Es liegt an den Führungskräften, mit gutem Beispiel voranzugehen und auch in Bezug auf die Selbstöffnung etwas authentischer zu werden. Einfach um oben genannten Synchronisationsprozesse zu initiieren. Hier geht es nicht um Gefühlsduselei, sondern um Strategien für effektive Kommunikation, und dafür brauchen wir Synchronisation.

Und nach der Krise?

Durch die Notwendigkeit nach Synchronisation ist es unheimlich wichtig, dass Führungskräfte sich beraten lassen. Die Beratung sollte dahingehen, dass sie ihre Mitarbeitenden wieder ins Boot holen, sie abholen. Es herrscht doch ein emotionaler Ausnahmezustand: Die Mitarbeitenden haben vielleicht große Angst durchlebt, vielleicht Wut, vielleicht Trauer. Vielleicht haben sie Familienmitglieder verloren oder sind in großer Sorge oder haben finanzielle Existenznöte.

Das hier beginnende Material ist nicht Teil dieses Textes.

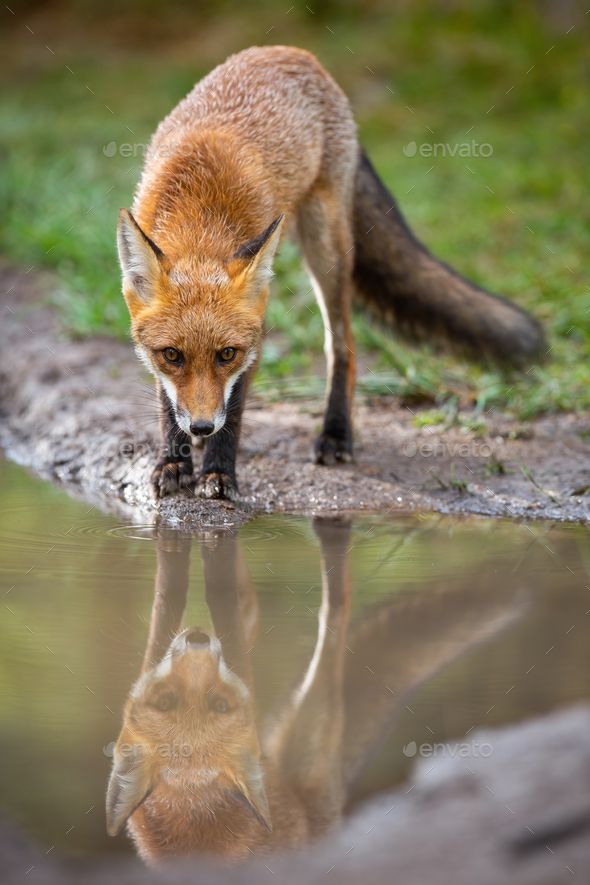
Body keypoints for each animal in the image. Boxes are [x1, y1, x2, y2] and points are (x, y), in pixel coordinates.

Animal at [118, 48, 548, 500]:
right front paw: (173, 461)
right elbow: (168, 405)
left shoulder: (254, 332)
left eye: (227, 354)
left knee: (343, 345)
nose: (202, 426)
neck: (199, 217)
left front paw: (219, 472)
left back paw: (336, 434)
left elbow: (233, 412)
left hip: (327, 248)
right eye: (172, 355)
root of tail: (294, 53)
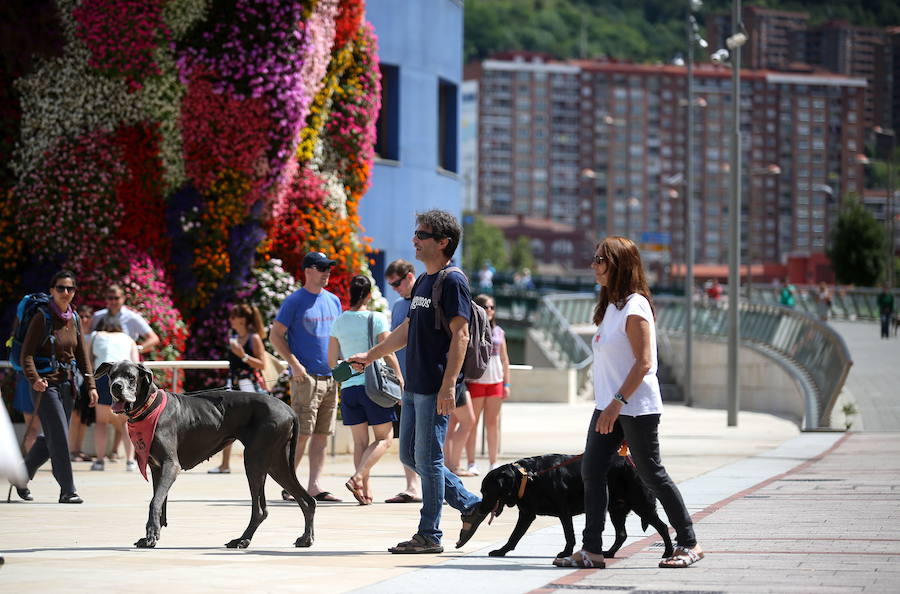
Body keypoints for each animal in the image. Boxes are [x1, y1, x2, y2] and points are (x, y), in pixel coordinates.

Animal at [95, 358, 316, 548]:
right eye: (112, 375)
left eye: (131, 377)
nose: (116, 387)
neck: (149, 407)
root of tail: (289, 409)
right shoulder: (157, 467)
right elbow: (160, 501)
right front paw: (153, 534)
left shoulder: (170, 465)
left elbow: (154, 502)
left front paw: (151, 534)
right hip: (276, 463)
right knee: (307, 500)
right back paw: (305, 538)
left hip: (255, 460)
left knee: (261, 509)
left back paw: (242, 540)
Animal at [474, 450, 672, 556]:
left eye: (486, 491)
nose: (480, 510)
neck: (527, 477)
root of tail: (634, 463)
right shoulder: (527, 514)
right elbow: (514, 536)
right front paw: (501, 551)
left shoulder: (564, 511)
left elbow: (569, 534)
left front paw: (566, 553)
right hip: (616, 509)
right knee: (622, 534)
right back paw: (609, 553)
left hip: (640, 503)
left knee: (662, 526)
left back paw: (668, 552)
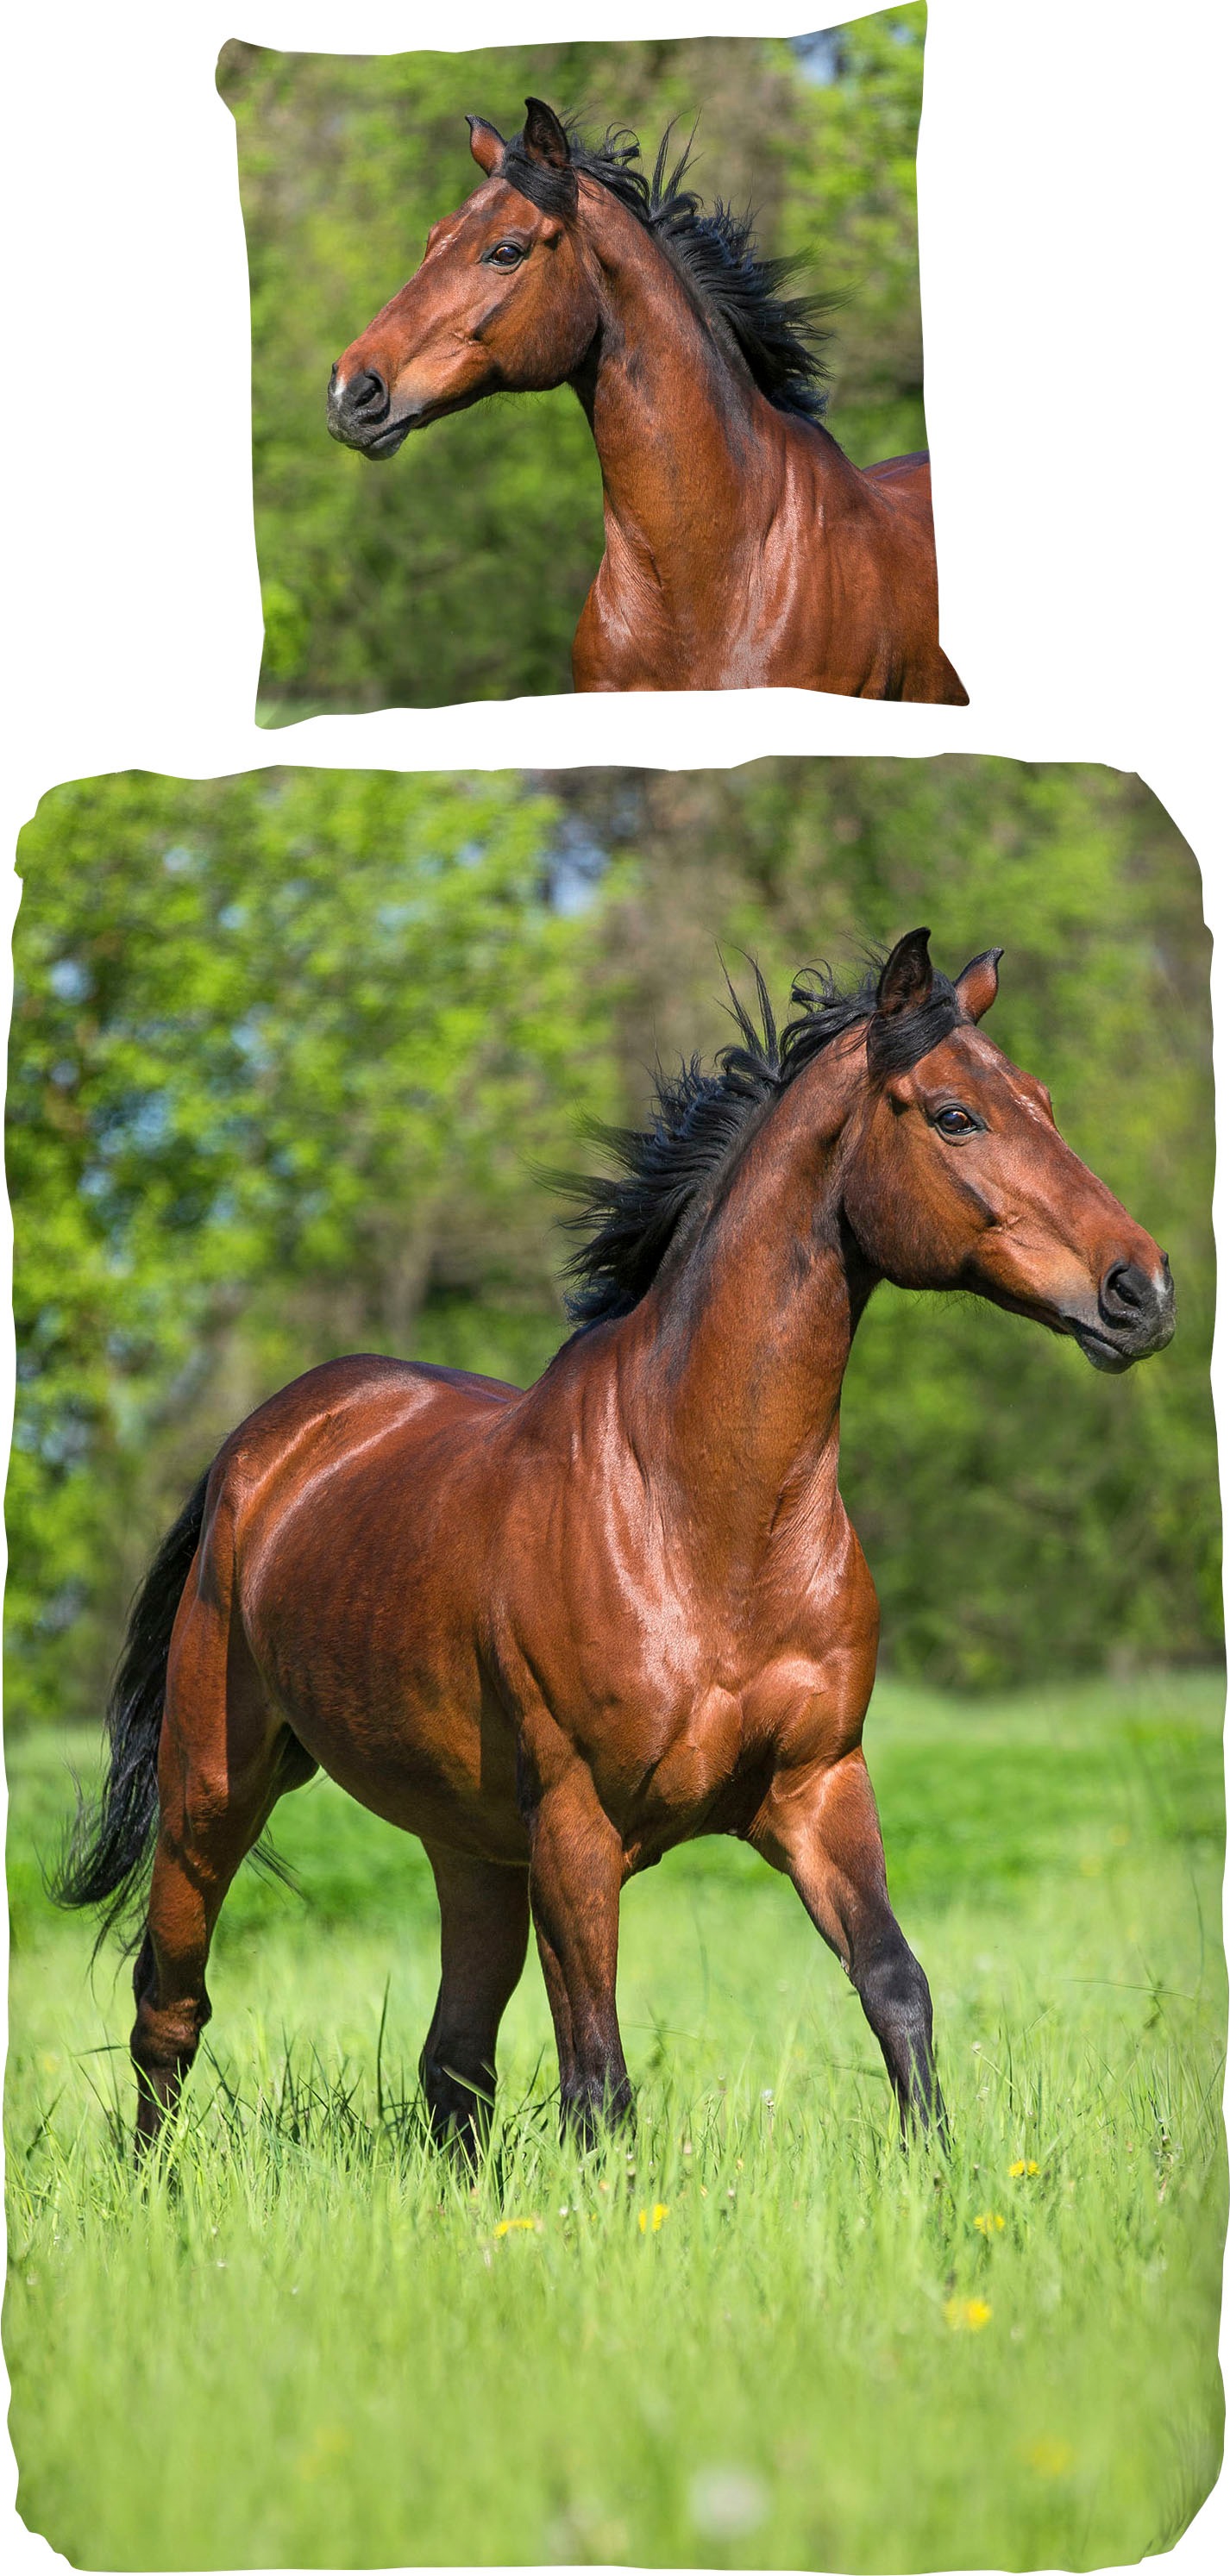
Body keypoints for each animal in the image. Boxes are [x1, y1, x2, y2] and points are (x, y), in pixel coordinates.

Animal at [58, 931, 1173, 2157]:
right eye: (954, 1114)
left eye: (1044, 1101)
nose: (1141, 1291)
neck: (699, 1520)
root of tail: (261, 1447)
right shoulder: (578, 1825)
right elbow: (599, 2079)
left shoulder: (818, 1788)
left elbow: (895, 1986)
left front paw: (938, 2174)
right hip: (214, 1791)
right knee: (171, 2008)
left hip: (472, 1847)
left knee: (451, 2061)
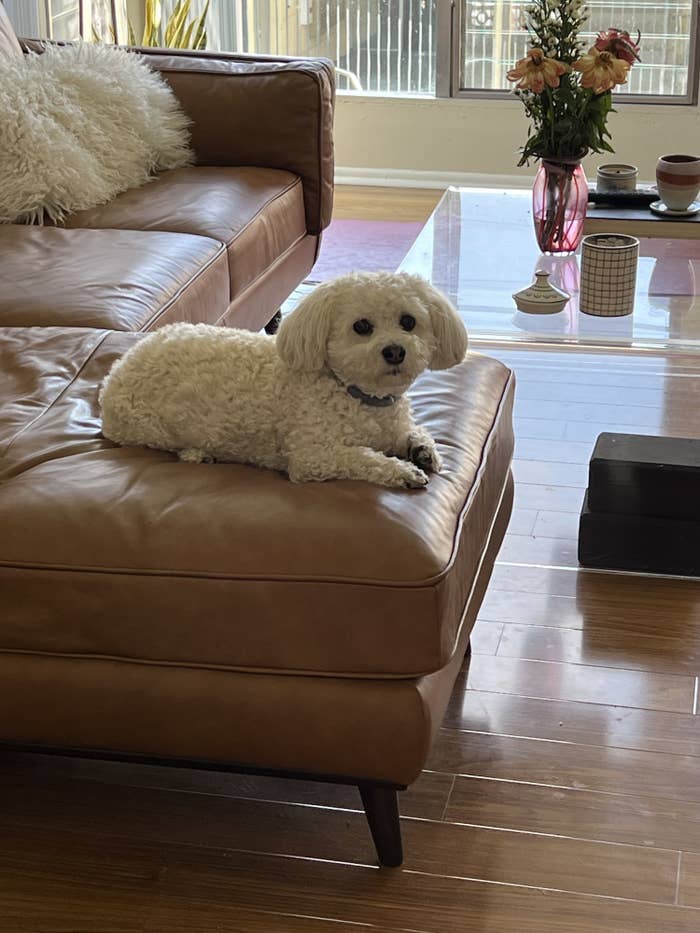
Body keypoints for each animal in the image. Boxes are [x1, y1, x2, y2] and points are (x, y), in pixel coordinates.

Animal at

Es ist ganz wichtig, wenn man mit diesen Menschen wieder in kreative Prozesse gehen will, dass man sie emotional wieder reguliert und stabilisiert. Denn wenn ich das alles an bewegenden Emotionen wegdrücke und versuche, schnell und unkompliziert wieder in einen professionellen Business-Modus zu gehen, ist es nicht funktional. Und das ist es, was nach der Krise zum Burnoutprozess, im schlimmsten Fall zur einer manifesten psychischen Störung wie Depression oder Angststörung führen kann.